Inflation, incertitude économique et flou réglementaire freinent les projets automobiles. Selon une étude BYmyCAR, un Français sur cinq a préféré différer l’achat de son véhicule en 2025. En parallèle, si les modèles électriques suscitent l’intérêt, les automobilistes ont encore du mal à franchir le pas.
Un Français sur cinq a différé l’achat d’un véhicule en 2025, selon l’étude réalisé par BYmyCAR. ©AdobeStock-Prostock-studio
En 2025, acheter une voiture devient un choix calculé plutôt qu’un coup de cœur. Dans une étude, le groupe de distribution BYmyCAR observe qu’un Français sur cinq a différé son achat de véhicule en 2025. Selon les chiffres du rapport, 45,8 % des répondants affirment ne pas envisager de changer de voiture au cours des douze prochains mois. Seuls 24 % envisagent un achat classique et 10,7 % considèrent une formule de leasing avec option d’achat.
“Dans un marché historiquement rythmé par la possession et le renouvellement, cette donnée marque une inflexion inédite. La voiture, longtemps symbole de liberté et de progrès, devient aujourd’hui un objet de réflexion“, analyse BYmyCAR dans son communiqué. Ainsi, l’étude du distributeur démontre que la raison l’emporte sur l’émotionnel dans l’achat d’une voiture.

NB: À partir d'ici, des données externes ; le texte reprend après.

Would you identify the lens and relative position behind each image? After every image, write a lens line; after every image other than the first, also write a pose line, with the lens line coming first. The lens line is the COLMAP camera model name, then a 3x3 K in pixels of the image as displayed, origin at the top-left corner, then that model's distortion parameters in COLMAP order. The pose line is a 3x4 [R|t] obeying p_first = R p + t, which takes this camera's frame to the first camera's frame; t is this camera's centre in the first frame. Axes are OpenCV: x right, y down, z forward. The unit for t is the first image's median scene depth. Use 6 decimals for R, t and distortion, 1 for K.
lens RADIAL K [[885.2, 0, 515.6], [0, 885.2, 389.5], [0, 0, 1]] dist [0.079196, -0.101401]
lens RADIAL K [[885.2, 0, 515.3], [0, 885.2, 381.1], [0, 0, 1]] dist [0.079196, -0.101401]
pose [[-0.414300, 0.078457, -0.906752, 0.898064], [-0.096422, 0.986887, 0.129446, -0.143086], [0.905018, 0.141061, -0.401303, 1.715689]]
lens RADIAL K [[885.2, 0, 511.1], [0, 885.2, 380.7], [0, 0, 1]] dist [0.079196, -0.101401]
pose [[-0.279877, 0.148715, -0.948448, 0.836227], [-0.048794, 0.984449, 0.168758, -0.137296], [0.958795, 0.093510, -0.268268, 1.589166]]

Trois raisons sortent du lot pour BYmyCAR. La première étant l’incertitude économique, alimentée par l’inflation et l’effritement du pouvoir d’achat, qui ont pour effet de freiner les investissements. Entrent en compte, par la suite, la hausse du coût global d’usage, du carburant à l’entretien en passant par la fiscalité. Enfin, le flou autour des zones à faibles émissions (ZFE) a mis les Français dans l’expectative. “Le climat est inédit : un marché ni déprimé, ni désengagé, mais suspendu, en attente d’une offre plus lisible et d’une équation financière soutenable“, analyse BYmyCAR.
Un attrait pour les véhicules électriques qui ne se concrétise pas
Dans son rapport, BYmyCAR constate une adhésion des Français pour l’électrique qui ne suffit pas à pousser à son adoption. Ainsi, en 2025, seuls 5,6 % des interrogés roulent en électrique, tandis que 82 % détiennent un véhicule thermique – 41,7 % en diesel et 40,5 % en essence – et 12,2 % un véhicule hybride.
“Si la ZFE influence les décisions d’achat, elle n’en est pas le moteur principal. Les automobilistes changent pour pouvoir continuer à circuler, non par adhésion écologique“, précise BYmyCAR. En ce qui concerne le leasing social, son impact reste marginal avec seulement 10,7 % du panel qui envisagent d’y recourir.
Ainsi, l’aspect financier s’affiche comme le frein principal. En effet, 44,8 % des répondants citent le prix comme obstacle majeur. L’autonomie arrive en seconde position pour 23 % du panel, suivie de l’infrastructure de recharge pour 8,1 % des Français questionnés. Seuls 7,7 % sont freinés par la méfiance technologique, ce qui prouve que l’adoption d’un véhicule n’est pas liée à l’idéologie mais au budget.
L’humain avant tout
Si la dématérialisation est un sujet en progression concernant l’automobile, l’étude montre un certain attachement des Français à l’humain. Ainsi, selon BYmyCAR, les automobilistes privilégient la “transparence du conseil, la sécurité et la proximité du service“. Parmi les critères indispensables au parcours d’achat, les personnes interrogées sont attachées au prix affiché, aux garanties et services inclus ainsi qu’à la qualité de l’accompagnement, reléguant au dernier plan la possibilité de tout faire en ligne.